Similarly, premature individuals are predisposed to developing hypoglycemia and associated complications due to their limited glycogen and fat stores, inability to generate new glucose via gluconeogenesis pathways, increased metabolic demand due to relatively greater brain size, and inability to mount a counter regulatory response to hypoglycemia.

In Ethiopia, the risk factors associated with neonatal hypoglycemia were birth weight, duration of labor, maternal age, duration of feeding initiation, hypothermia, and respiratory distress syndrome, and some of the factors leading to hypoglycemia were identified as consistent with the findings of this study (2).

These factors associated with hypoglycemia increase the risk of developing hypoglycemia because hypothermia, low birth weight, and respiratory distress syndrome affect the normal life of neonates from intrauterine to extra uterine life.

Conversely, this study revealed that spontaneous vaginal delivery (SVD) was protective and was 72% less likely to develop than cesarean section delivery was.

Preventing and treating PTHG is required because it leads to neurological damage, intellectual disability, epilepsy, personality disorders, impaired cardiac performance, and muscle weakness (23–29).

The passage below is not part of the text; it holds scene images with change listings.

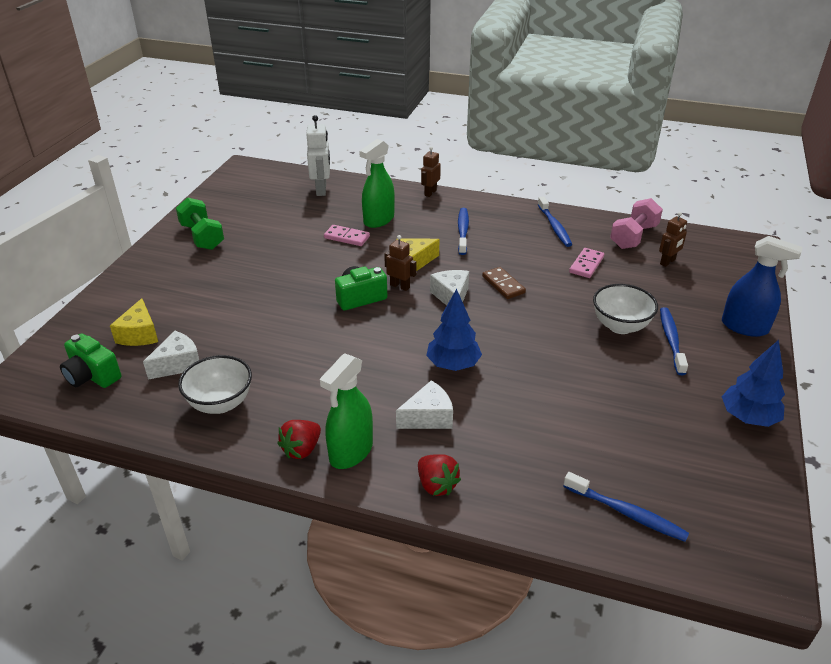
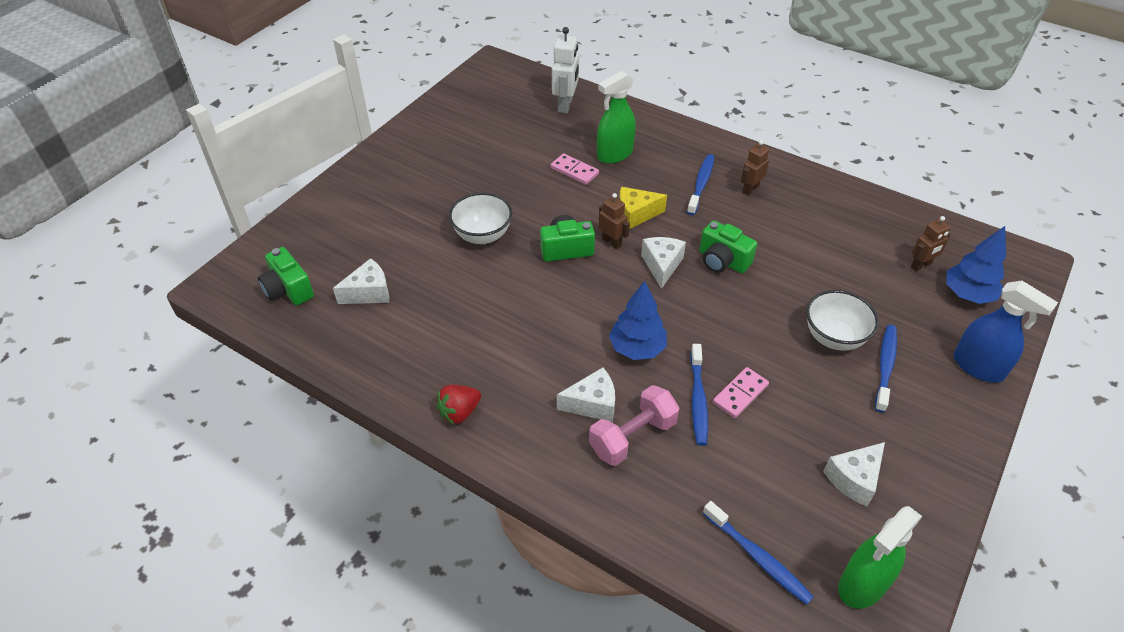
camera: 15 degrees right, 10 degrees up
(139, 334) = (341, 251): yellow cheese -> none
(202, 237) = (428, 145): green dumbbell -> none
(220, 403) = (397, 345): white bowl -> white bowl (482, 235)
(351, 452) = (505, 426): green spray bottle -> green spray bottle (862, 584)
(430, 193) = (681, 127): brown robot -> brown robot (750, 189)
(436, 485) = (577, 481): red strawberry -> none
(503, 285) = (722, 261): brown domino -> green camera
(554, 226) = (806, 195): blue toothbrush -> blue toothbrush (698, 399)
(586, 265) = (824, 252): pink domino -> pink domino (740, 394)
(633, 237) = (893, 225): pink dumbbell -> pink dumbbell (632, 437)
(682, 431) = (854, 479): none -> white cheese
(748, 418) = (934, 479): blue tree -> blue tree (967, 294)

Preventing and treating PTHG prevents neurological damage, intellectual disability, epilepsy, personality disorders, impaired cardiac performance, and muscle weakness attributed to PTHG during the neonatal period. It highlights the consequences of adequate postnatal care in preventing persistent neonatal hypoglycemia. However, because of the cross-sectional nature of the study, we could not determine the causal relationships.